Papá tiene un gran problema con el alcohol y la cocaína, y yo estoy pisando los seis años de edad y sé que hay algo malo en mi casa. Ya no somos tres en la familia, mi hermana Belén llegó al mundo la calurosa mañana del veintisiete de febrero. Pero ni su neonata presencia, ninguna espada, pistola con sebitas ni los chasquibum pueden ahuyentar a semejante monstruo. Lo siento asomarse por la noche y caminar por la casa. Es una sombra negra, con olor a cerveza, que balbucea en un idioma desconocido.

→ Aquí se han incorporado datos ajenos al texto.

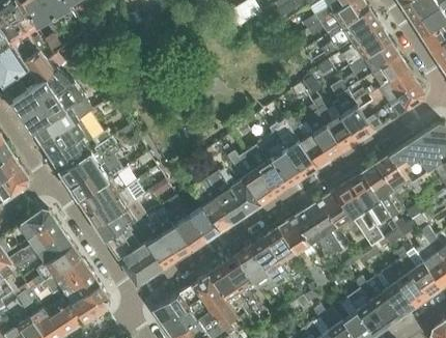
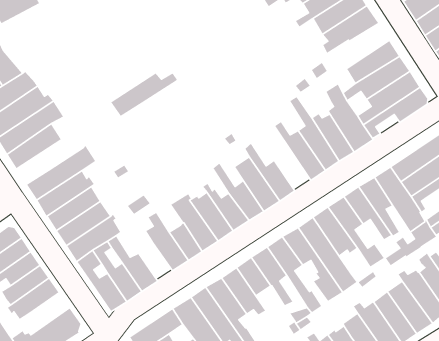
building: [340,25,390,66] -> none
building: [270,118,317,177] -> none
building: [50,131,111,171] -> [110,72,177,117]
building: [146,209,192,259] -> none
building: [56,270,99,308] -> none

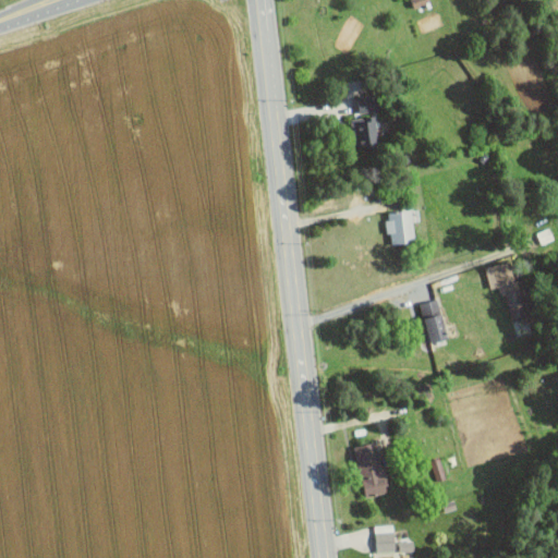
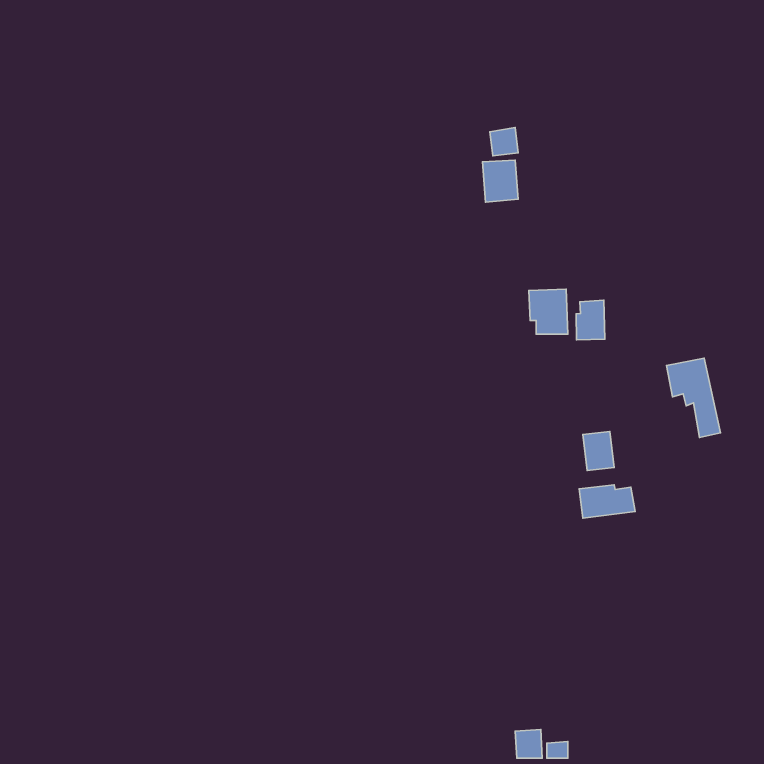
building: none -> [576,300,605,340]
building: none -> [579,485,635,518]
building: [354,442,388,498] -> none

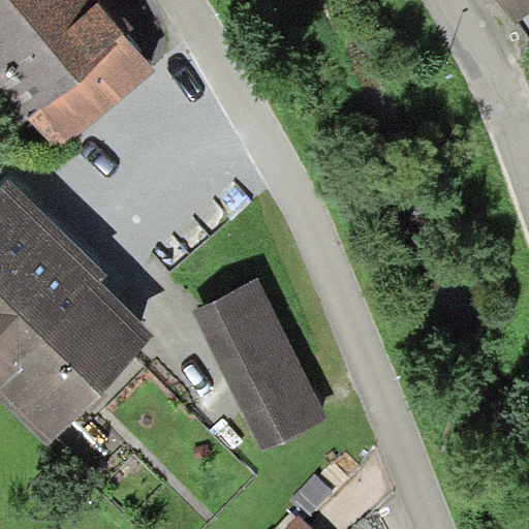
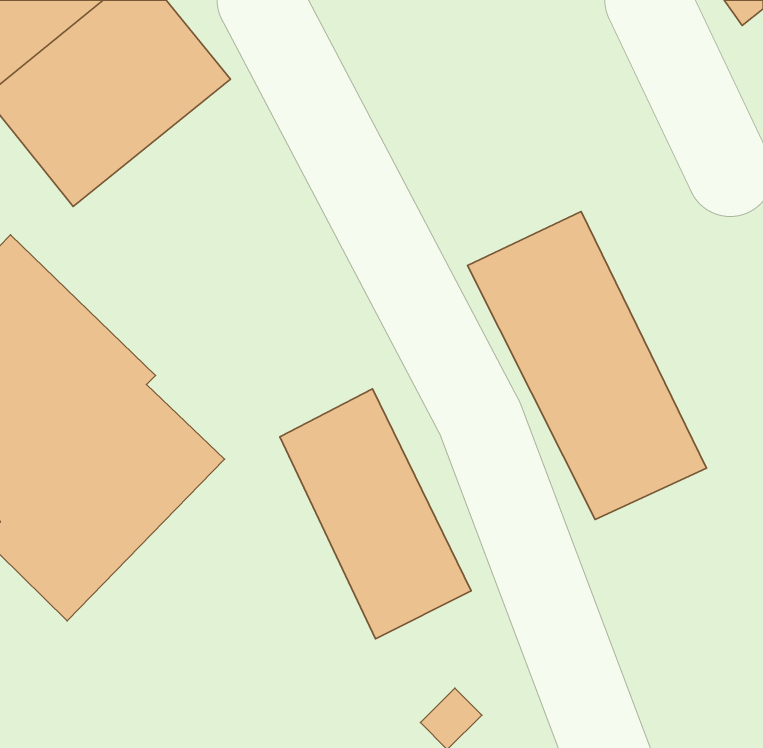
building: none -> [468,211,707,519]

La primera vez que lo vi fue cuando mamá estaba sumida en un sueño profundo y yo esperaba a que papá volviera de su noche de euforia y reviente. Tenía esperanzas de que lo iba a escuchar entrar por la puerta del living antes de poder apagar mis ojos.

Mi papá siempre aparecía cuando yo estaba dormido y después lo encontraba desmayado en la cama. Pero esa noche lo vi por primera y única vez. Entró en la casa y yo estaba espiando por la puerta de mi habitación. Su mirada, perdida; su paquete de cigarros, casi vacío.

Estaba sentado en la mesa y jugaba con una tarjeta. Daba golpes frenéticos y después apoyaba su nariz acompañada de lo que parecía un tubo chiquito. Respiraba profundo y tomaba cerveza.